The Grand Canyon of the Yellowstone is an oil on canvas painting by English American artist Thomas Moran, created in 1893–1901. It is held at the Smithsonian American Art Museum, in Washington, D.C.

==History and description==
Moran was part of a geological survey expedition to Yellowstone, in 1871, which, followed by other visits to the American West in the next years, had a lasting effect on him, and inspired him to create several idealized depictions of that part of the country. Moran did a first painting named The Grand Canyon of the Yellowstone in 1872. He spent several days sketching the scene and he moved around getting different vantage points of the Grand Canyon. The expedition had a fundamental effect in the decision to create the Yellowstone National Park, taken by the U.S. Congress, in 1872.
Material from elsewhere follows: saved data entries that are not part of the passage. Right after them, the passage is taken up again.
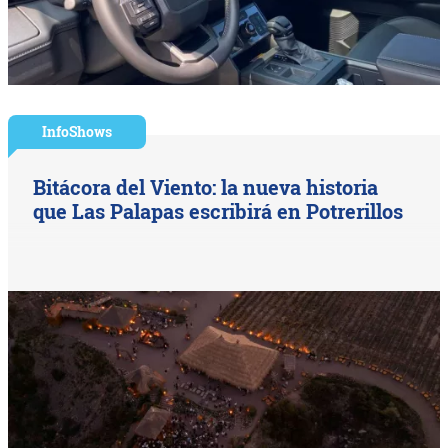
InfoShows
Bitácora del Viento: la nueva historia
que Las Palapas escribirá en Potrerillos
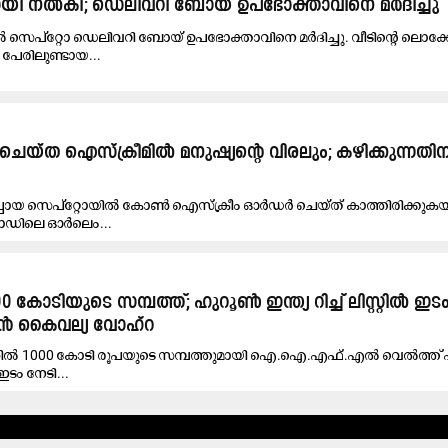
ായി നൽകി; ഡെലിവറി ബോയ് ഉപഭോക്താവിനെ മർദിച്ചു
 സെപ്റ്റോ ഡെലിവറി ബോയ് ഉപഭോക്താവിനെ മർദിച്ചു. വീടിന്‍റെ ലൊക
 പേരിലുണ്ടായ...
യ്ത ഐസ്ക്രീമിൽ മനുഷ്യന്റെ വിരലും; കഴിക്കുന്നതി
ായ സെപ്‌റ്റോയിൽ കോൺ ഐസ്‌ക്രീം ഓർഡർ ചെയ്ത് കാത്തിരിക്കുകയാ
ലാഡിലെ ഓർലെം...
കോടിയുടെ സമ്പത്ത്; ഹുറൂൺ ഇന്ത്യ റിച്ച് ലിസ്റ്റിൽ ഇട
കൻ കൈവല്യ വോഹ്റ
്സിൽ 1000 കോടി രൂപയുടെ സമ്പത്തുമായി ഐ.ഐ.എഫ്.എൽ വെൽത്ത്
ൽ ഇടം നേടി...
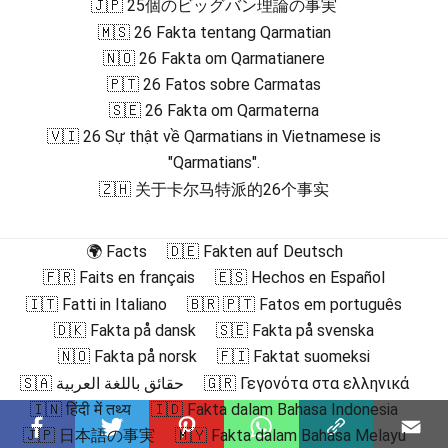
🇯🇵 25個のビッグバン理論の事実
🇲🇸 26 Fakta tentang Qarmatian
🇳🇴 26 Fakta om Qarmatianere
🇵🇹 26 Fatos sobre Carmatas
🇸🇪 26 Fakta om Qarmaterna
🇻🇮 26 Sự thật về Qarmatians in Vietnamese is
"Qarmatians".
🇿🇭 关于卡尔马特派的26个事实
🌍 Facts
🇩🇪 Fakten auf Deutsch
🇫🇷 Faits en français
🇪🇸 Hechos en Español
🇮🇹 Fatti in Italiano
🇧🇷 🇵🇹 Fatos em português
🇩🇰 Fakta på dansk
🇸🇪 Fakta på svenska
🇳🇴 Fakta på norsk
🇫🇮 Faktat suomeksi
🇸🇦 حقائق باللغة العربية
🇬🇷 Γεγονότα στα ελληνικά
🇮🇳 हिंदी में तथ्य
🇮🇩 Fakta dalam Bahasa Indonesia
🇯🇵 日本語の事実
🇲🇾 Fakta dalam Bahasa Melayu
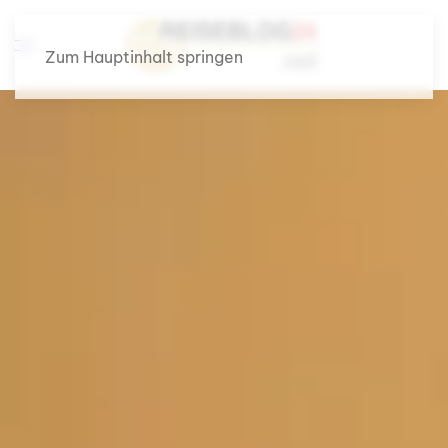
Zum Hauptinhalt springen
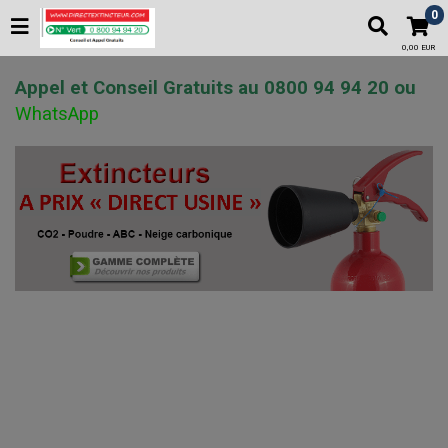
0
0,00 EUR
Appel et Conseil Gratuits au 0800 94 94 20 ou
WhatsApp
The current painting is from a later time, and he worked in it from 1893 to 1901. It is majestic in its depiction of the Grand Canyon of Yellowstone, in particular of the Yellowstone River, descending from a waterfall to the canyon, and the desolated and mountainous landscape, punctuated with some trees.

According to Audrey Reinhardt, the painting "is impressive not only in terms of its masterful execution and sheer size—14 feet by 8 feet—but in terms of how it codified images of the United States’ natural wonders of the West in the minds of Americans."